In San Francisco, the city announced Oct. 6 that it will acquire three buildings for permanent supportive housing (PSH). The buildings will add 237 new units, helping the city surpass its 50% mark for its overall goal of creating 1,500 PSH units by July 2022. To date, the city has acquired 714 PSH units during Fiscal Year 2021-2022, say officials. 

The three sites will provide residents with professional property management and onsite support services. The properties include a 52-room motel formerly known as the Mission Inn, a 25-room hotel formerly known as the Eula Hotel, and a 160-unit building formerly known as the Panoramic. 

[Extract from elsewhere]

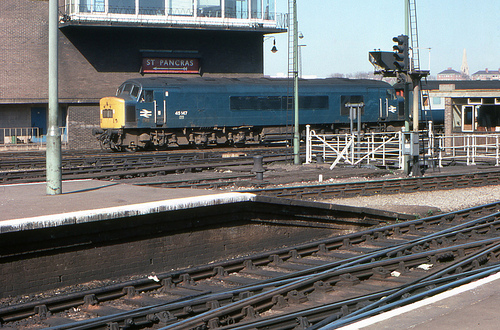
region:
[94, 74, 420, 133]
the train is blue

Projects should also get a boost from housing supply legislation signed last month. 

California Senate Bill 8 stands out most among Gov. Gavin Newsom’s suite of recently signed housing bills, says Ken Lowney, president and CEO of Oakland-based Lowney Architecture. SB 8 extends the Housing Crisis Act (SB 330) for an additional five years, streamlines the project approval process and prevents downzoning. 

“A major hurdle for projects in California and for municipalities is that they get bogged down by hearings and environmental reviews, so any legislation that cuts down on uncertainty is helpful,” says Lowney. “SB 8 streamlines the approval process, which means projects can move through quicker and get to market faster. Supportive housing developments are heavily reliant on schedules. If they become mired in lawsuits or face too much community opposition, funding for these kinds of projects will dry up and disappear.”

Lowney Architecture is currently planning the Depot Community Apartments in Hayward, Calif., which will break ground next fall. The project includes 125 affordable studio apartments for households earning less than 60% of the area median income, with a portion of the units earmarked for affordable housing at as low as 20% of the area median income. The program mix includes support services for special needs households, including persons experiencing chronic homelessness.